- _TESTO IN ESAME_:
Questo naturalmente non vuol dire che sei uno stupratore. Ma che porti avanti le attitudini e i comportamenti cui comunemente ci si riferisce come cultura dello stupro.

Magari pensi “E basta, Zaron! Mica mi conosci! Figurati se ti lascio dire che sono una specie di fan dello stupro! Quello non sono sicuramente io.”
Ecco, so perfettamente come ci si sente. Ed è stata più o meno esattamente la mia risposta quando qualcuno mi ha detto che ero parte della cultura dello stupro. Suona davvero male. Eppure, immagina solo che cosa voglia dire muoversi per il mondo pensando che in qualsiasi momento potresti essere oggetto di violenza. Mi pare un po’ peggio! Insomma la cultura dello stupro è uno schifo per tutti. Ti invito però a non fissarti sulla terminologia. Non concentrarti sulle parole che ti offendono e non ignorare il problema che sta alla loro base – le parole “cultura dello stupro” non sono il problema. La realtà che descrivono è il problema.

Gli uomini sono i principali agenti e sostenitori della cultura dello stupro.
Certo, lo stupro non è solo commesso dagli uomini. Le donne non sono le uniche vittime — uomini usano violenza su uomini, donne usano violenza su uomini — ma la ragione per cui lo stupro è un problema degli uomini, IL nostro problema, è che gli uomini commettono il 99% delle violenze denunciate.

Quindi com’è che TU partecipi alla cultura dello stupro? Beh, odio dovertelo dire, ma è semplicemente perché sei un uomo.

- _DATI IN INGRESSO_:

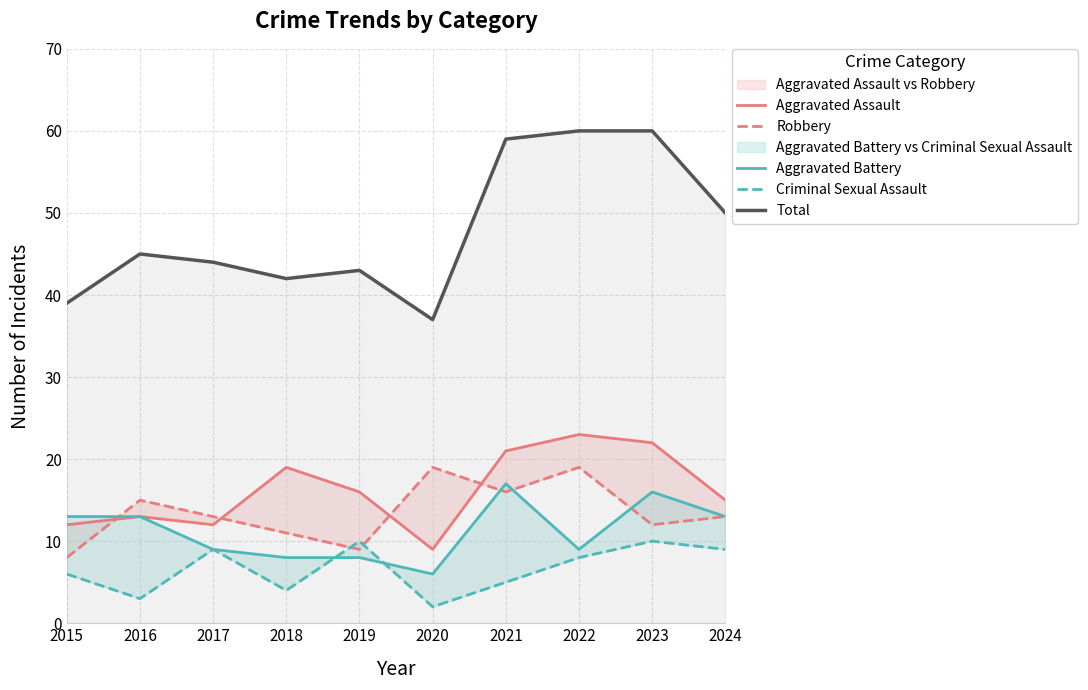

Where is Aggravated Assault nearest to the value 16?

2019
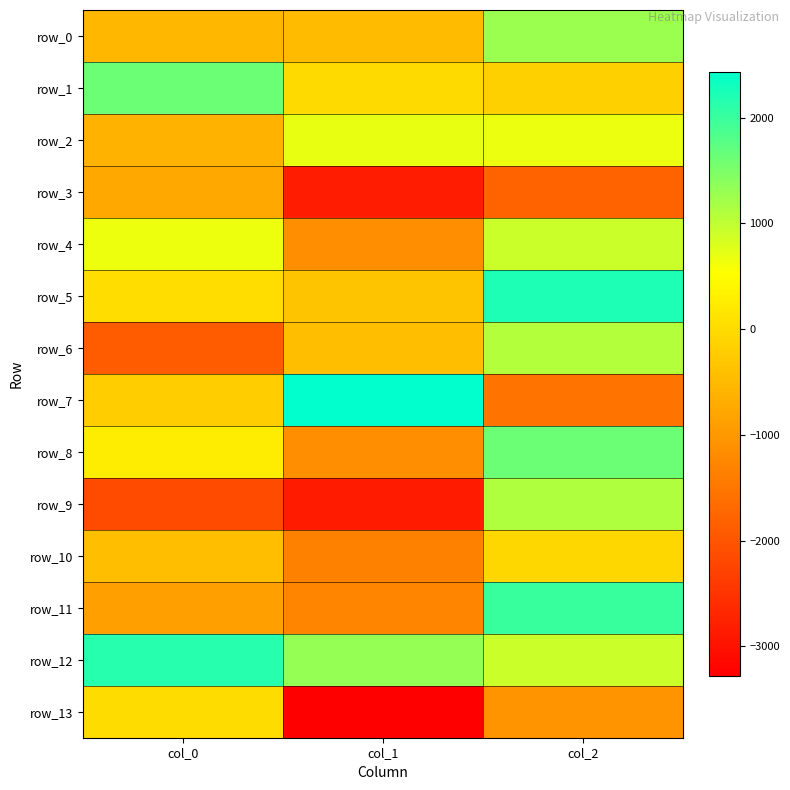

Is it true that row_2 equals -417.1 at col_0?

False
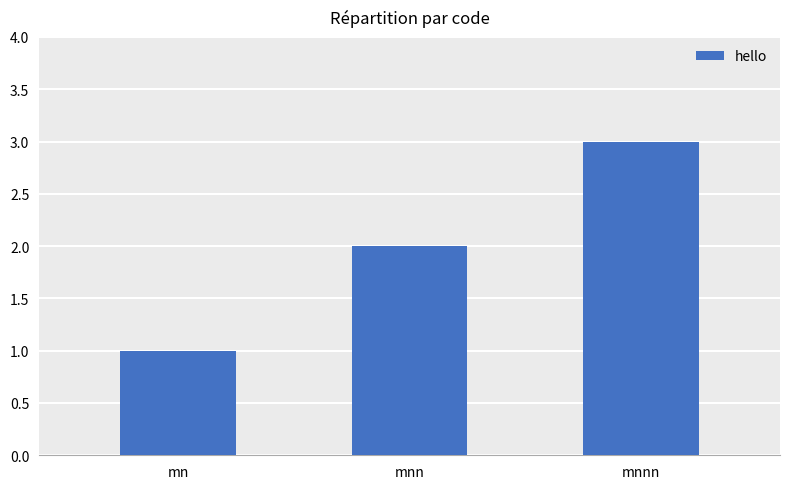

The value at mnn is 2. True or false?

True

- _CONSEGNA_: Traduci in inglese questa frase del testo in esame: «Gli uomini sono i principali agenti e sostenitori della cultura dello stupro.»

- _LA TUA RISPOSTA_: Men are the main agents and supporters of rape culture.